*AIM OF THE TASK*: In the records below, tally each line that contains the word "master" and give the total only.

*INFORMATION SHOWN*:
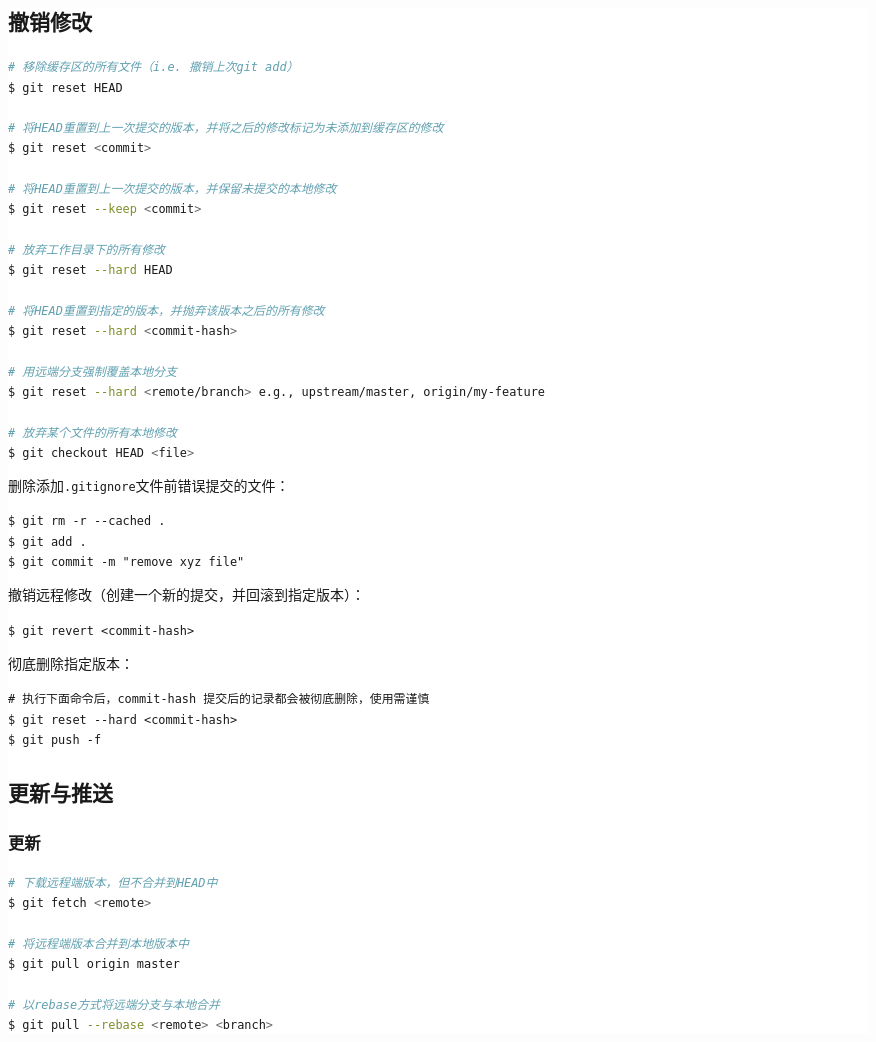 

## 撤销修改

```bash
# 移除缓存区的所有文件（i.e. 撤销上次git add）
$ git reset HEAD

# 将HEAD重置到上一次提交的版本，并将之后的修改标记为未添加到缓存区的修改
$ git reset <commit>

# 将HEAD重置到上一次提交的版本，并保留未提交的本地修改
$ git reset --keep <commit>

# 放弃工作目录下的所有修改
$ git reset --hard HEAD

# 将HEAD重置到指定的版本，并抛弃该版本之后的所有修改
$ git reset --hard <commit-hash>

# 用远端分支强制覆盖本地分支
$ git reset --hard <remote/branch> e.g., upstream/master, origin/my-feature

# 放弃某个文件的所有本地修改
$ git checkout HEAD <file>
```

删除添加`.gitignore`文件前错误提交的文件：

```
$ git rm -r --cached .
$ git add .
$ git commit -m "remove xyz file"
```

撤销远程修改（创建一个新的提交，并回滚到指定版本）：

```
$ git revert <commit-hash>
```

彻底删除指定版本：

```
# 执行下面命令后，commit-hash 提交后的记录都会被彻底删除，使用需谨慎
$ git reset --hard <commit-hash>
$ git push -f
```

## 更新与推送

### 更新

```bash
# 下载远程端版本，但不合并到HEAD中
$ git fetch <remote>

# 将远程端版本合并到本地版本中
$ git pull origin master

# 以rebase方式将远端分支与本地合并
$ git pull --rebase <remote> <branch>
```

*TASK RESPONSE*: 2